[Source document]
----------
The Natural Resources Committee in the U.S. House of Representatives is being urged by HSUS to conduct a hearing on HR 1818, "The Big Cat Public Safety Act." This legislation would make it illegal (with certain exemptions) to import, export, transport, sell, breed, or possess lions, tigers, and other exotic cat species. Please see the Fact Sheet below.
It is important that members of the House Natural Resources Committee hear from stakeholders who oppose this bill in order to counteract the rhetoric of HSUS. Messages to the full 43-member House Natural Resources Committee can be sent via an online form at naturalresources.house.gov/contact. You can also contact the committee via phone, FAX, or mail at:
Committee on Natural Resources
United State House of Representatives
1324 Longworth House Office Building
Washington, DC 20515
Phone (202) 225-2761
FAX (202) 225-5929
Please also contact the bill's sponsor, Rep. Jeff Denham (R-CA), and politely let him know why you oppose this legislation:
Representative Jeff Denham
1730 Longworth HOB
Washington, DC 20515
Phone: (202) 225-4540
Fax: (202) 225-3402
Thank you very much for your attention to this matter, and we will keep you posted if a hearing date is scheduled for this bill.
HR 1818 – The Big Cat and Public Safety Protection Act (2017)
This most recent version of the bill would restrict the breeding, transportation and possession of several species of big cats by removing the current federal Lacey Act exemptions for exhibitors that are licensed, regulated and inspected by the USDA under the Animal Welfare Act and replacing it with several restrictions, including a requirement that breeding take place
“Pursuant to a species-specific, publicly available, peer-reviewed population management plan developed according to established conservation science principles”
The bill furthermore usurps the USDA’s primary authority under the Animal Welfare Act to determine the requirements for exhibitor licensing and imposes conditions that could unnecessarily prevent many zoos, animal attractions, wildlife parks and traveling circuses from exhibiting, breeding or allowing any form of public contact with big cats.
The bill’s sponsors allege concerns over the possibility that captive-bred big cats could fuel the illegal trade in wildlife parts; however, there is no evidence to support these allegations, as confirmed by both the USFWS and TRAFFIC – a joint program of the World Wildlife Fund and the International Union for Conservation of Nature.
As for public safety, the bill does little to address that issue either. Operators who engage in any type of public exhibition of animals must currently obtain a federal license from the USDA. These exhibitors – which include all zoos, animal parks and circuses, but not all sanctuaries – are subject to the requirements of the federal Animal Welfare Act and are regularly inspected by USDA’s Animal Plant and Health Inspection Service (APHIS). Under the Animal Welfare Act, all licensees must ensure that there are adequate barriers between the public and the animals and that the animals are well cared for, including housing, transport, veterinary care and handling. Failure to do so can result in enforcement actions by the Agency and loss of license.
----------
[Recorded data]
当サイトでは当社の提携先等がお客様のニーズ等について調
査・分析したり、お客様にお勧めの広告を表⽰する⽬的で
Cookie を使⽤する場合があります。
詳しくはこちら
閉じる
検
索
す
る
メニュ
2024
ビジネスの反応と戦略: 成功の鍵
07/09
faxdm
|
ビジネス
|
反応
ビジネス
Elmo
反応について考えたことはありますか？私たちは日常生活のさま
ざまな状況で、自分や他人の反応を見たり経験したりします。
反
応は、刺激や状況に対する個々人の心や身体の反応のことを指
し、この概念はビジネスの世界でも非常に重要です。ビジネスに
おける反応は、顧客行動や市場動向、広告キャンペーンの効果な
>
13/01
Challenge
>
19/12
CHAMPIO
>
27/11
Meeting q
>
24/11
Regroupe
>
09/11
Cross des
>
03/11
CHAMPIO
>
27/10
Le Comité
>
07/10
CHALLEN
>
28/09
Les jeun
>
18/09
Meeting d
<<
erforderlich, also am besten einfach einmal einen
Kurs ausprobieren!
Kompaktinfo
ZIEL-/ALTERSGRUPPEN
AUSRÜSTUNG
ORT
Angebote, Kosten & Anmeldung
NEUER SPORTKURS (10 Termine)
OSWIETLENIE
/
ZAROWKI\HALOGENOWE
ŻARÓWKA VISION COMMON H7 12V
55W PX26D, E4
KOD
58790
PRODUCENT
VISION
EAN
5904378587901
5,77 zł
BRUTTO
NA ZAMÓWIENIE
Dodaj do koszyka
----------
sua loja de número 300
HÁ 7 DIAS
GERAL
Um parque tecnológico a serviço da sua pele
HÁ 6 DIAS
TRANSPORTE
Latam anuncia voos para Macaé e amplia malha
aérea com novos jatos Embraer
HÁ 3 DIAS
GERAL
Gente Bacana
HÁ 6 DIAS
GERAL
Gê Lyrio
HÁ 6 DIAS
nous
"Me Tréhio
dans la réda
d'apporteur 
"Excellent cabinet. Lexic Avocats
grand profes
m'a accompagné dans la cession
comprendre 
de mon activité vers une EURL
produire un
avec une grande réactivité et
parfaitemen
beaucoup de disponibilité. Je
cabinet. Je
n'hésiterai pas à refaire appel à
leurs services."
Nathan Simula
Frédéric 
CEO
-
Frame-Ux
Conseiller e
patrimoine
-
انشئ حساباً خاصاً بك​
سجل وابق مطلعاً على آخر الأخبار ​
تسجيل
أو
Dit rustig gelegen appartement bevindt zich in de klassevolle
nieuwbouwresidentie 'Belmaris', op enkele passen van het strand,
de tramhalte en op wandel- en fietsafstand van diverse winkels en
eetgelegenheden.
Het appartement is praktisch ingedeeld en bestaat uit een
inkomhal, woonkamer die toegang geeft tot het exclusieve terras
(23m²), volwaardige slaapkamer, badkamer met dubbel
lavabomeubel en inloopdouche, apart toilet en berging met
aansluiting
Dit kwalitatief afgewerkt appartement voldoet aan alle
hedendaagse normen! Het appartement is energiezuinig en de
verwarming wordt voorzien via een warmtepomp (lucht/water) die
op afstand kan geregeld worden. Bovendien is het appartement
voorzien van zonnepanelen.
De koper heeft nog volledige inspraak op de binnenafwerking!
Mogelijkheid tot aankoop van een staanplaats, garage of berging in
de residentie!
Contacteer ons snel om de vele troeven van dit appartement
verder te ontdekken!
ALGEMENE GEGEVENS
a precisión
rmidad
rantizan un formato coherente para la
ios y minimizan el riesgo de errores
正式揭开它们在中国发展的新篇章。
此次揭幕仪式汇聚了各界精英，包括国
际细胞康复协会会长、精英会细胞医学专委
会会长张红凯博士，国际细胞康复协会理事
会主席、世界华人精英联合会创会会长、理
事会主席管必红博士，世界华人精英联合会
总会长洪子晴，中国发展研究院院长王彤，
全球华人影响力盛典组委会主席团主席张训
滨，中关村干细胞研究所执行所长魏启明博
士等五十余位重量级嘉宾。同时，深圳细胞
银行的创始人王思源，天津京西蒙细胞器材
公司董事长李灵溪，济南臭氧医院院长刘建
----------
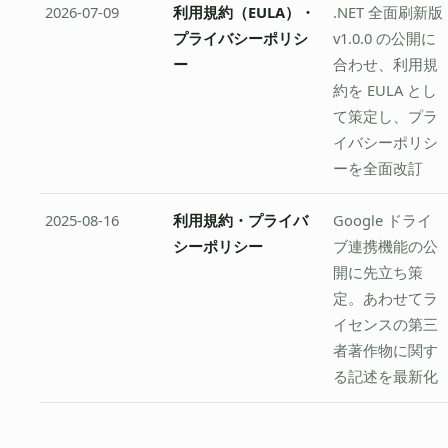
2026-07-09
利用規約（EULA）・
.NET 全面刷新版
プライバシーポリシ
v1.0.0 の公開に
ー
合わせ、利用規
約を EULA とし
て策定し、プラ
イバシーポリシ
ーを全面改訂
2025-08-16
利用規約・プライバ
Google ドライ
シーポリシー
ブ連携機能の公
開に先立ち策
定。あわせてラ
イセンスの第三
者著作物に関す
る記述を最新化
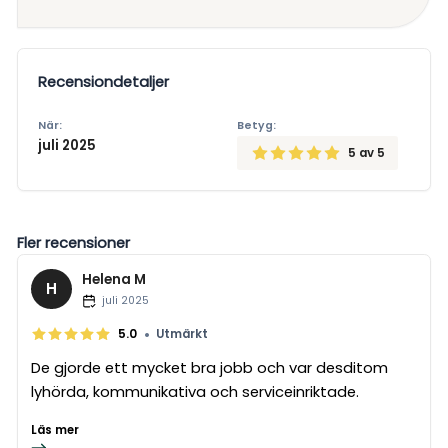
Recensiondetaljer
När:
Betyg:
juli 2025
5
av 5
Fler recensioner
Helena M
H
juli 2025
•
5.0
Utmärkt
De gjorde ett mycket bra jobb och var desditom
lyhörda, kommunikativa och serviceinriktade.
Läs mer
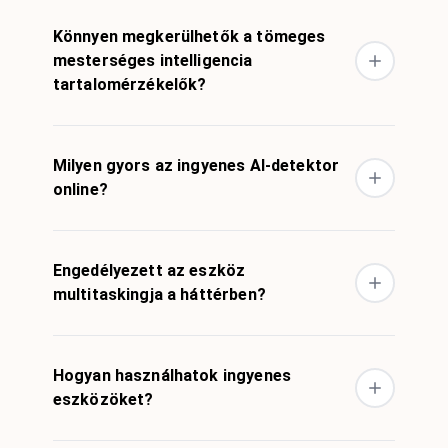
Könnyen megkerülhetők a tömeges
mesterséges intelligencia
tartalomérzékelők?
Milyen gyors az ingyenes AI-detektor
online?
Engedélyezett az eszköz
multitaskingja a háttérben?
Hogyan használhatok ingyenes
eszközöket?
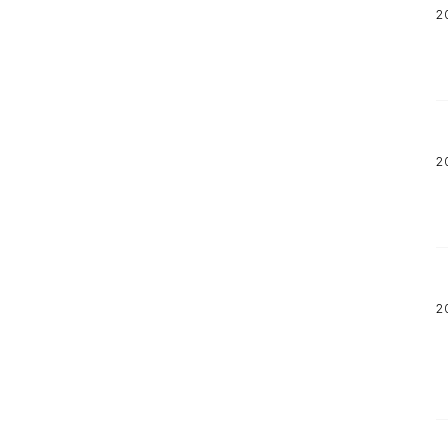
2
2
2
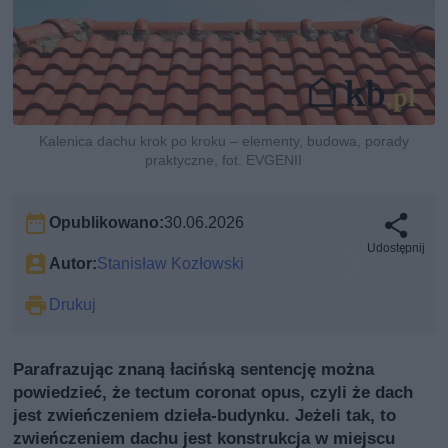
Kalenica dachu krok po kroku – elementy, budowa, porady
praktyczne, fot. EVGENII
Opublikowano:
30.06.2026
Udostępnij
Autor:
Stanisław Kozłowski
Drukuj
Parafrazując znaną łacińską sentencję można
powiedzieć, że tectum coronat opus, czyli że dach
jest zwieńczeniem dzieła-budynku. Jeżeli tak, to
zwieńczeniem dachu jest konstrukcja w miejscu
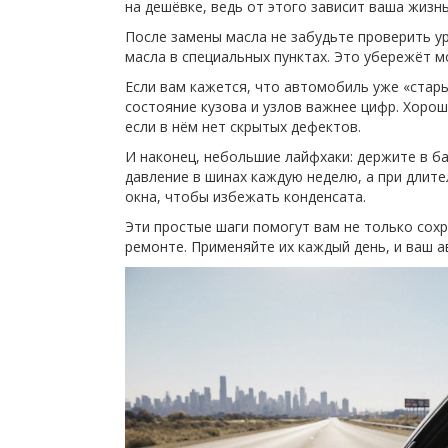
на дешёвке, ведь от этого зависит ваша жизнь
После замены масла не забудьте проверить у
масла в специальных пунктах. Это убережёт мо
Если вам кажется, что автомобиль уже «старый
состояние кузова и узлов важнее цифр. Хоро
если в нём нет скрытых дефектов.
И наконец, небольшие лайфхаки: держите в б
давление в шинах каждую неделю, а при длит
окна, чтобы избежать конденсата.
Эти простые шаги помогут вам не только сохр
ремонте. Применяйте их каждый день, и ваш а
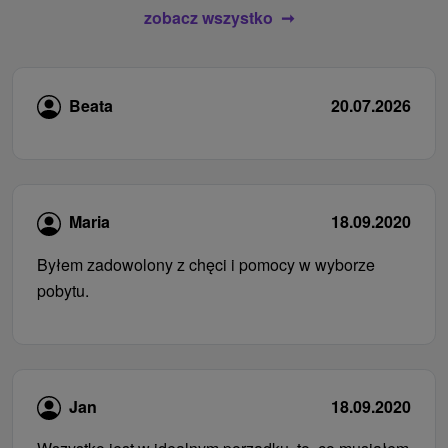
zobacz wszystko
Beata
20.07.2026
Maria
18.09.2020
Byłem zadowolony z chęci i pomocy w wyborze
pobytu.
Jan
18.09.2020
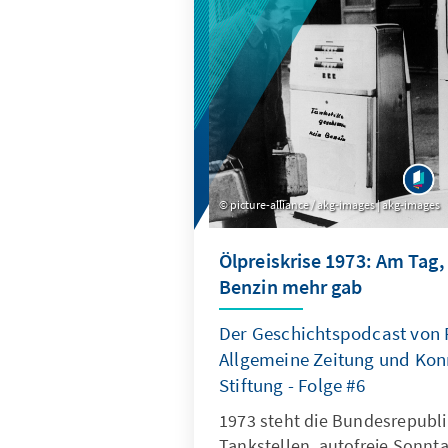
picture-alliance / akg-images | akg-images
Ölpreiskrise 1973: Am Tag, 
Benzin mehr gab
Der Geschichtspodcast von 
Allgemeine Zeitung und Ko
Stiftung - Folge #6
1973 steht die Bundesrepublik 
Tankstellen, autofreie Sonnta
----------
[Task list]
**a)** Answer these questions from the HR 1818 text:
(i) How many members sit on the full House Natural Resources Committee?
(ii) Who is the bill's sponsor?
(iii) Which two organizations confirmed that there is no evidence supporting the allegation about the illegal trade in wildlife parts?
**b)** Print the part of the HR 1818 text between "The bill furthermore" and "Conservation of Nature.", inclusive.
Respond using only the HR 1818 text.

[Task answers]
**a)**
(i) 43
(ii) Rep. Jeff Denham (R-CA)
(iii) The USFWS and TRAFFIC

**b)**
The bill furthermore usurps the USDA’s primary authority under the Animal Welfare Act to determine the requirements for exhibitor licensing and imposes conditions that could unnecessarily prevent many zoos, animal attractions, wildlife parks and traveling circuses from exhibiting, breeding or allowing any form of public contact with big cats.
The bill’s sponsors allege concerns over the possibility that captive-bred big cats could fuel the illegal trade in wildlife parts; however, there is no evidence to support these allegations, as confirmed by both the USFWS and TRAFFIC – a joint program of the World Wildlife Fund and the International Union for Conservation of Nature.